Documentaire français de Frédéric Chaudier (2022) 1h52. Sortie le 30 novembre 2022.
Réduit aujourd’hui médiatiquement à une journée annuelle, le sida est loin d’être éradiqué. C’est ce qu’entend montrer le documentaire de Frédéric Chaudier à travers un état des lieux édifiant qui montre que non seulement le combat contre le virus n’est pas terminé, mais qu’il se heurte parfois à des obstacles où le scientifique doit se soumettre à des impératifs politiques, économiques, sociaux ou même religieux qui relèvent parfois de la pure stratégie. Comme le souligne justement son titre, (R)évolution sida décrypte les véritables enjeux soulevés par cette pandémie dévastatrice à un moment de notre histoire où le Covid-19 cristallise tous les efforts de la planète sur le plan sanitaire, quitte à engendrer des remous géopolitiques imprévus. Le constat est sans appel : face à un fléau mondial qui a marqué un tournant au cours des dernières années du XXe siècle en tordant le cou à l’utopie soixante-huitarde de l’amour libre, celles et ceux qui combattent cette “maladie de l’amour” avancent dans un ordre de plus en plus dispersé et menacent par leur division une croisade qui semblait déjà d’une autre époque. Une réflexion déjà amorcée dans un documentaire américain présenté en séance spéciale au festival de Cannes 2019, mais malheureusement jamais diffusé à ce jour dans les salles françaises, 5B de Dan Krauss.

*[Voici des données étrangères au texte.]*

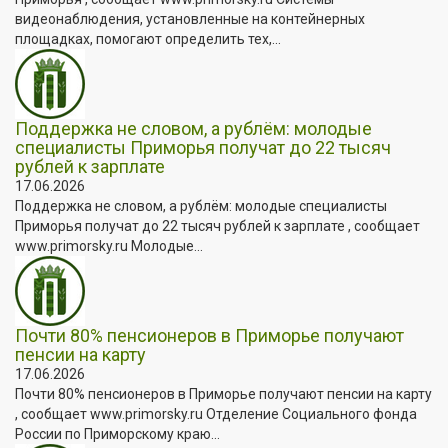
видеонаблюдения, установленные на контейнерных
площадках, помогают определить тех,...
Поддержка не словом, а рублём: молодые
специалисты Приморья получат до 22 тысяч
рублей к зарплате
17.06.2026
Поддержка не словом, а рублём: молодые специалисты
Приморья получат до 22 тысяч рублей к зарплате , сообщает
www.primorsky.ru Молодые...
Почти 80% пенсионеров в Приморье получают
пенсии на карту
17.06.2026
Почти 80% пенсионеров в Приморье получают пенсии на карту
, сообщает www.primorsky.ru Отделение Социального фонда
России по Приморскому краю...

Le parti pris de (R)évolution sida est d’embrasser son sujet d’un point de vue international, tant la problématique peut revêtir des aspects divers en fonction des territoires et des civilisations. Le film part d’un constat sans appel énoncé d’entrée de jeu : le département de l’Onu qui gère cette question estime de trente-quatre à quarante-quatre millions (mais sans doute bien davantage) le nombre de malades porteurs du VIH… dont une moitié n’a pas accès aux soins. Un chiffre qui atteint dix pour cent parmi la population sud-africaine et risque d’entraîner une prochaine recrudescence de l’épidémie sur l’ensemble du continent. Aux grands maux, les grands remèdes. En Russie (d’avant l’invasion de l’Ukraine), à l’instigation de la toute puissante église orthodoxe, les autorités ont choisi d’écarter les populations contaminées, pour à terme les éliminer dans un revival tragique du fameux “Pavillon des cancéreux” d’Alexandre Soljenitsyne, sur fond d’homophobie institutionnalisée. En Chine, le don du sang (qui permet aux plus démunis de gagner un peu d’argent) est devenu une source de contamination majeure que ne cherche à freiner aucune des institutions étatiques, pourtant promptes à confiner aujourd’hui des millions de personnes dès que surgit un cas positif de Covid-19. La force du film de Frédéric Chaudier consiste à souligner à quel point la lutte contre le sida répond à des objectifs politiques et sociaux déconnectés de la situation purement sanitaire. C’est le reflet d’un monde incapable de s’unir, y compris en faveur d’une cause humanitaire fondamentale.